JKS, your situation sounds very similar to mine except for the fact that there are no children or OW involved. But the way your H is acting reminds me of mine very much. I know how you re feeling about losing your best friend. I feel the same way. He's the one I want to tell everything to yet, I can't anymore.

I've been giving him his space and not contacting him. We were supposed to meet up yesterday to go over financial stuff and he said he would call me. I never got the call. So, I get an email asking what happened to the meeting and that I should have called him because he is very busy. I told him I was giving him his space and that he said he was supposed to call me. He's the one who wanted this, so why should I remind him about meeting to discuss our financial stuff? Isn't that what a WIFE is supposed to do? He doesn't want a WIFE anymore, so I am just letting him be.

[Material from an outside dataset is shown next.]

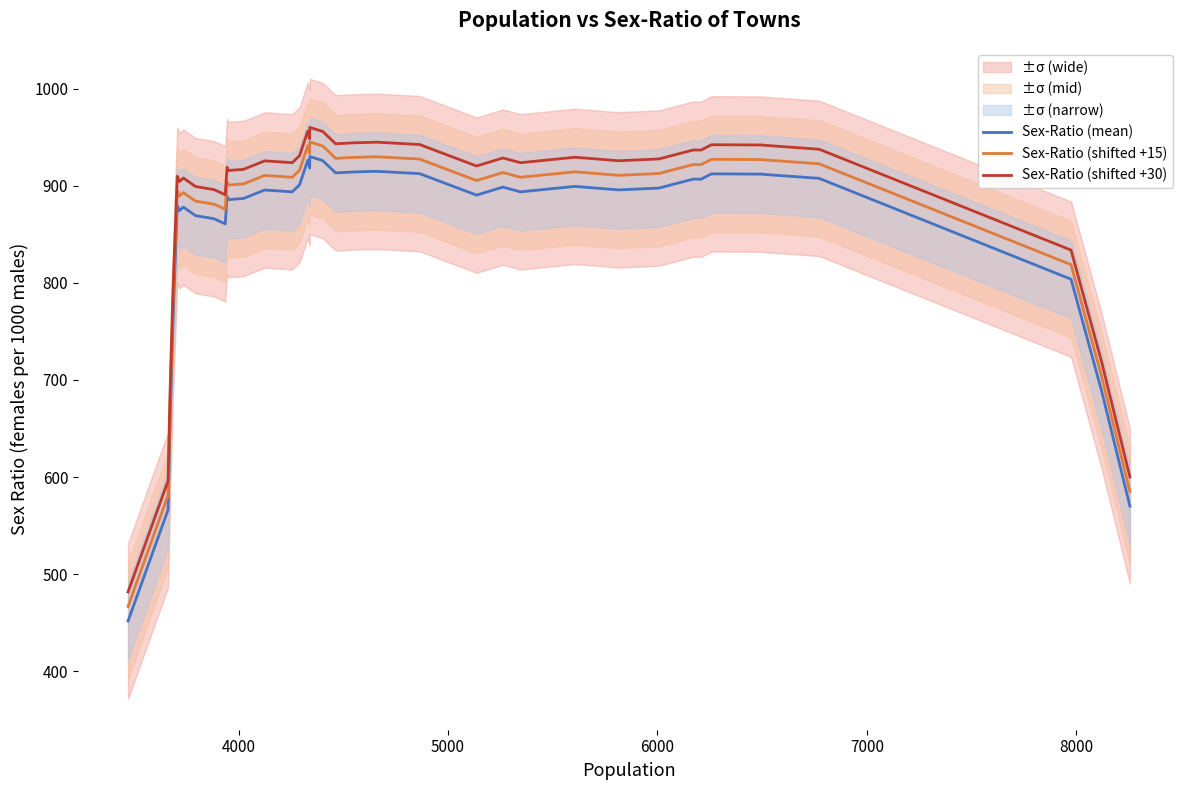

True or false: Sex-Ratio (shifted +15) and Sex-Ratio (mean) cross at least once.

False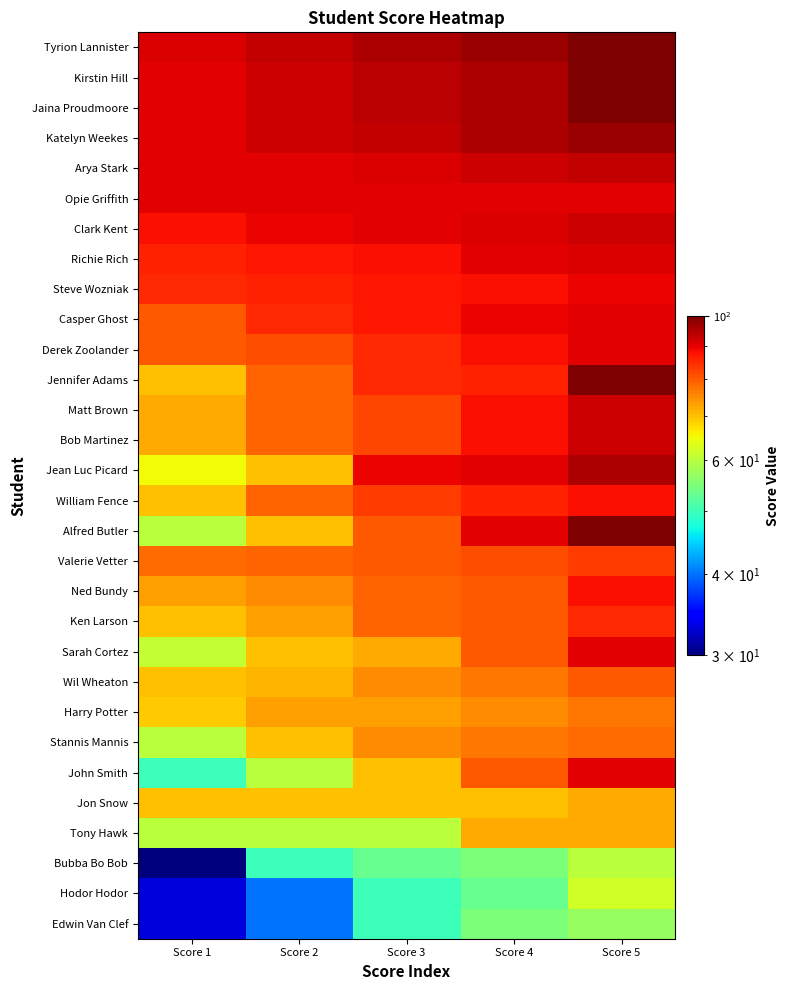

Rank the series at Score 5 from lowest to highest value.

Edwin Van Clef, Bubba Bo Bob, Hodor Hodor, Jon Snow, Tony Hawk, Harry Potter, Stannis Mannis, Wil Wheaton, Valerie Vetter, Ken Larson, William Fence, Ned Bundy, Steve Wozniak, Opie Griffith, Casper Ghost, Derek Zoolander, Sarah Cortez, John Smith, Richie Rich, Clark Kent, Matt Brown, Bob Martinez, Arya Stark, Jean Luc Picard, Katelyn Weekes, Tyrion Lannister, Kirstin Hill, Jaina Proudmoore, Jennifer Adams, Alfred Butler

In any case, I'm OK when I don't hear from him...I'm trying to move on and focus on me. But as soon as I hear from him, my heart sinks. I would love for him to realize that he's throwing our marriage away and want to work it out, but I don't see that happening. So, I have my hobbies/friends/family to keep me busy as well as still trying to find employment. It's alot to take all at once.

I don't have any advice. I'm still dealing with this myself. I just wanted you to know that you are not alone. I know it feels that way..believe me, I know. But there are people here that understand how you feel. And hopefully, that pit of despair that we are all feeling will eventually subside.